The Failure of LLMs in World Understanding
Despite their impressive ability to compose essays or write code, current LLMs suffer from a fundamental flaw: they lack "common sense" regarding the physical world. Yann LeCun has long argued that predicting the next word in a sequence does not equate to intelligence. "A teenager can learn to drive in 20 hours, whereas an LLM cannot learn to park a car even after thousands of years of text-based training," he often notes. The next phase requires "World Models"—systems capable of predicting the consequences of their actions in space and time.
This shift demands a new architecture, which LeCun calls JEPA (Joint-Embedding Predictive Architecture). Instead of trying to represent every pixel or every letter, JEPA focuses on abstract concepts and causal relationships. This is the key to creating robots that can navigate a kitchen or autonomous systems that can perform surgeries with precision exceeding human capability.
Infrastructure and the Geography of Manufacturing
The transition to Physical AI is not just a software issue; it is a hardware challenge. JP Vert emphasized that training these models requires a different kind of computational power and, crucially, different types of data. While LLMs were trained on the internet, Physical AI needs data from sensors, video, and real-time interactions. This raises the question: where will the infrastructure for this new era be built?

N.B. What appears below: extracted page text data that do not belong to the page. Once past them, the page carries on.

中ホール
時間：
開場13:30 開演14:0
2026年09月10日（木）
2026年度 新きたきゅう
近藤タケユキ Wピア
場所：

- Specialized Semiconductors: The need for low-power chips that can execute complex predictions "at the edge" of the network.
- Sensory Networks: Integrating advanced LiDAR and tactile sensors into everyday devices.
- Localized Production: The need for proximity between AI design centers and hardware manufacturing plants, with Europe and Asia vying for a central role.
"Intelligence without a body is an illusion. To reach True Artificial General Intelligence (AGI), we must give AI the ability to feel and move," LeCun states.
The Convergence of AI and Biology
JP Vert added another dimension to the conversation: the use of AI to understand biological systems. The next phase is not just about robots made of metal; it’s about decoding the "code of life." Models that understand physics can also understand protein folding or drug interactions with cells. This "Biological AI" is perhaps the most promising application of the next decade, transforming medicine from a science of trial and error into a precise engineering discipline.
In conclusion, the next phase of AI will be characterized by a reduced reliance on massive text datasets and an increased emphasis on empirical learning. The challenge remains immense: how do we teach a machine the sense of gravity, friction, and human intent? The answer lies in building new infrastructures that bridge the gap between the cloud and the ground.